Look around, see only friends
When I was a little girl, the imminent threat of nuclear war between the United States and the Soviet Union reigned supreme. It pervaded the nightly news; insinuated itself in sci-fi films like “War Games” and in bend-over-and-kiss-your-ass-goodbye miniseries like “Testament” and “The Day After.”
On a Very Special Episode of “Silver Spoons”, Ricky Schroeder even had a nightmare that, he was POTUS and had decide whether or not to use the nefarious Red Button against Russia. This was a TV show about a little boy whose man-child father drove around their mansion in a life-sized toy train, for chrissakes. No place was safe.
In November 1982 Yuri Andropov succeeded Breshnev as the head of the Soviet Union and the world waited with baited breath to see how this development would affect the arms race. Taking matters into her own hands, ten year-old Samantha Smith of Augusta Maine wrote him the following letter:
Dear Mr. Andropov,
My name is Samantha Smith. I am ten years old. Congratulations on your new job. I have been worrying about Russia and the United States getting into a nuclear war. Are you going to vote to have a war or not? If you aren't please tell me how you are going to help to not have a war. This question you do not have to answer, but I would like to know why you want to conquer the world or at least our country. God made the world for us to live together in peace and not to fight.

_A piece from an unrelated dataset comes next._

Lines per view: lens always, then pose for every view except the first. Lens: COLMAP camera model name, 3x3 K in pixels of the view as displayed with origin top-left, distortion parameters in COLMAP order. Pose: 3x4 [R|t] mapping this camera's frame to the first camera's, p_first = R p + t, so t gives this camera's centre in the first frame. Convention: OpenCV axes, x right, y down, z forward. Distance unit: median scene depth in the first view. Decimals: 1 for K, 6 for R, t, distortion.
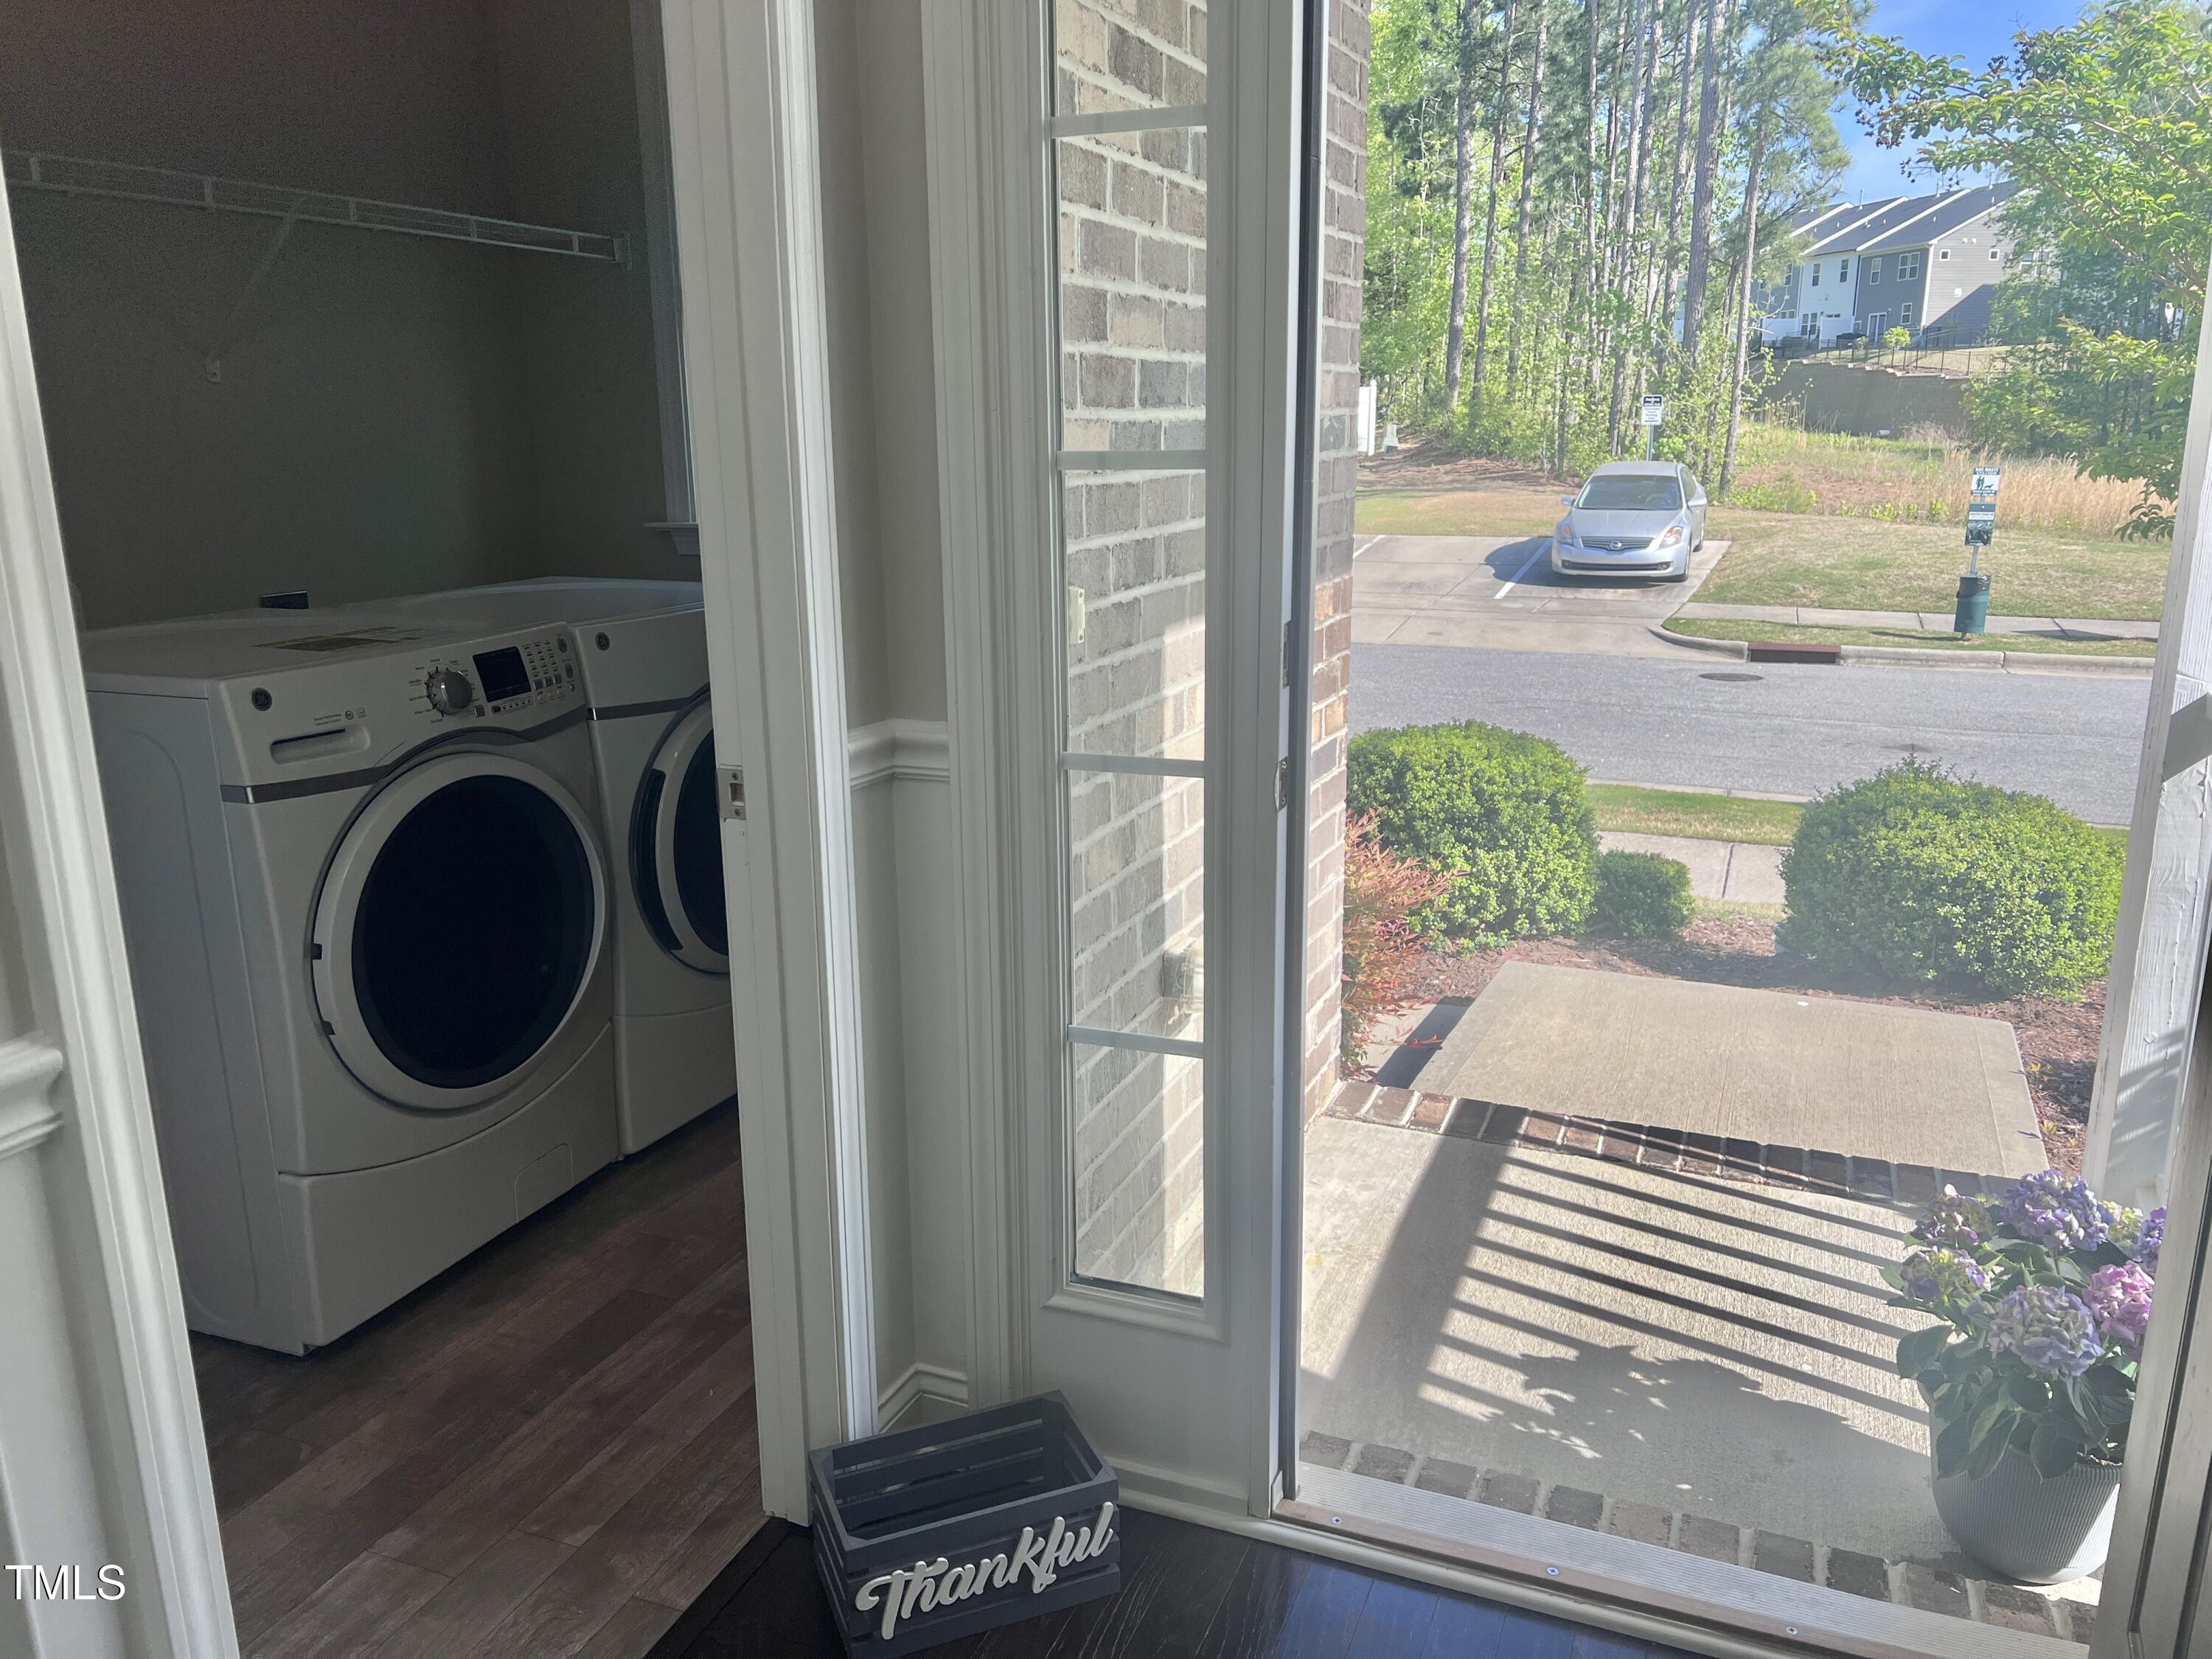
lens RADIAL K [[1664.9, 0, 1083.4], [0, 1664.9, 839.6], [0, 0, 1]] dist [0.045393, -0.054973]
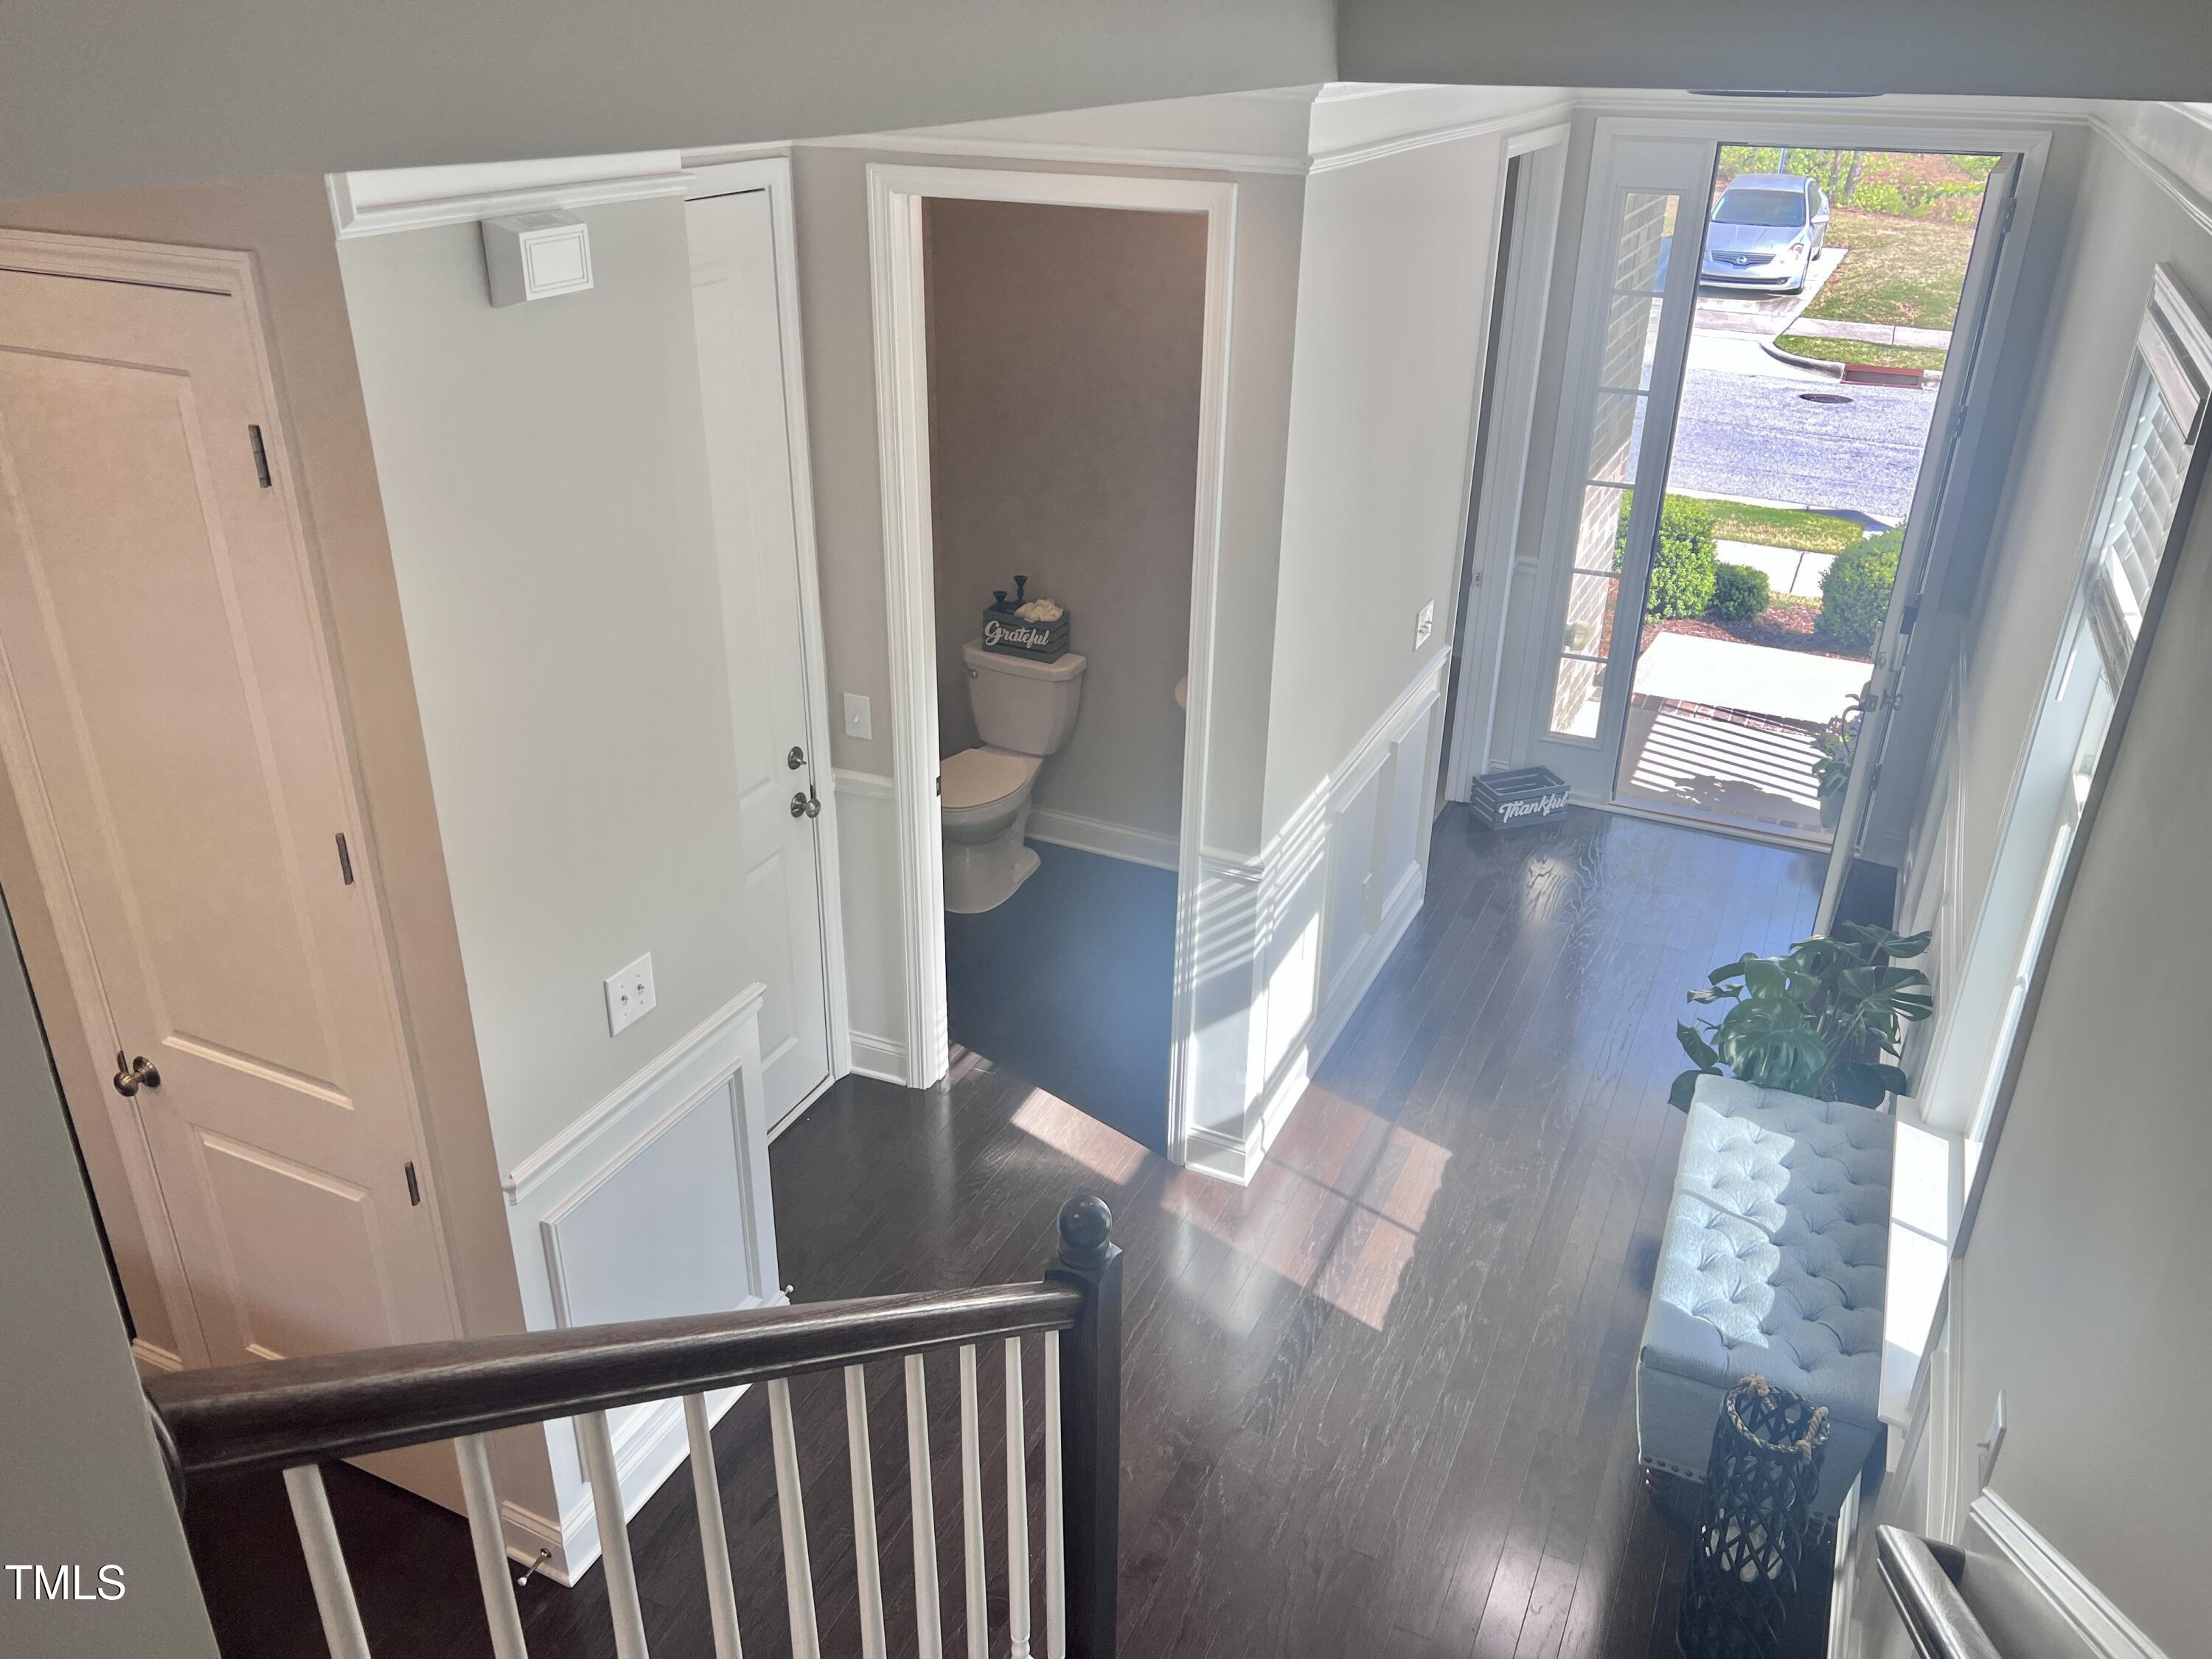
lens RADIAL K [[1664.9, 0, 1098.6], [0, 1664.9, 830.6], [0, 0, 1]] dist [0.045393, -0.054973]
pose [[0.998764, 0.044025, -0.023055, -0.198908], [-0.038342, 0.977775, 0.206123, -0.043817], [0.031618, -0.204984, 0.978254, -0.550263]]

After learning that her letter had been excerpted in the Soviet newspaper Pravda(meaning “Truth”), she wrote him again asking whether he intended to personally respond. On April 26, 1983 she received a letter from Andropov, inviting her to spend 10 days in the Soviet Union as his personal guest at the Artek children’s camp, in order to “see for yourself: in the Soviet Union, everyone is for peace and friendship among peoples.”
Journalist from around the world accompanied Samantha on her visit, giving everyone a rare look at life behind the Iron Curtain. Our national dialogue was redirected from fear of the enemy to finding common ground.
Last Wednesday, as I attended the monthly Downtown Neighborhood Association meeting introducing the 2nd District Aldermen candidates, I was reminded of Samantha Smith.
All were in concurrence that Savannah’s two most pressing problems are poverty and gun violence. Each candidate presented his or her platform for solutions, including: increased funding for East Savannah, more officers assigned to work neighborhood beats, improved community dialogue, stricter gun control laws. While I agree with every idea proposed, the simplest solution just might be one presented by Samantha Smith.
On December 26, 1983 Samantha addressed the Children’s Symposium on the Year 2001 in Kobe, Japan. In her speech, titled “Look Around And See Only Friends,” she proposed the International Granddaughter Exchange, an ambassadorship program in which the grandchildren of world leaders would stay in the homes of leaders in opposing countries.
Samantha believed that no one would ever want to bomb a country where his or her grandchildren were living. Ergo, if leaders were to have immediately implemented this program, by the time the year 2001 arrived it might have expanded to the point where all nations on the planet could have accomplished world peace.
It’s a simple notion, if not the most practical. But think about it: when we invite people into our homes, we are more likely to form common bonds.
So how could Samantha’s utopic vision be practically applied to our city? In a word: Airbnb.
As an Airbnb owner/operator, knowing that I can live anywhere in the world and earn a livable wage while living in a nice home gives me a sense of self-sufficiency, pride and confidence that I never had as someone’s hourly employee.
How many of your friends and loved ones find themselves struggling to make ends meet? Imagine how much better their lives would be if they could confidently say that they could always have a roof over their heads and money in their pockets, just by opening their homes to others?
Welcoming hundreds of strangers annually not only makes me one of Savannah’s unofficial ambassadors; it makes me a more compassionate human being. Each visitor is not just my guest, but a teacher who expands my world view. Even on those rare occasions when we experience conflict, we most often create cooperative solutions.
Admittedly, I have the privilege of living in the Downtown Historic District where tourism is flourishing; with the city’s support, our West Savannah neighbors could enjoy the benefits of tourism, too.
According to the candidates, Savannah is operating in the black and its coffers are full of money that’s available to its districts, by way of its SLOSS programs. Imagine how West Savannah could thrive if the city offered grants or low-interest loans to help its current residents —not people who relocate there to gentrify the neighborhood— renovate their homes to accommodate short-term vacation rentals, and build shops and restaurants to serve the community and its visitors?
What if the city were to also offer low-interest loans to help residents buy newer cars that would qualify them Uber drivers, providing affordable, shared transportation to the community?
Wouldn’t Savannah have an even richer history to share with its visitors if West Savannah’s story were included in its narrative? Wouldn’t everyone be better served if our West Savannah neighbors received the same police protection as Downtown tourists?
By expanding Airbnb and Uber opportunities to all of Savannah’s citizens, those affected hardest by poverty and violence would not only have the means to create financial solutions, they’d benefit from a community built on thriving friendships.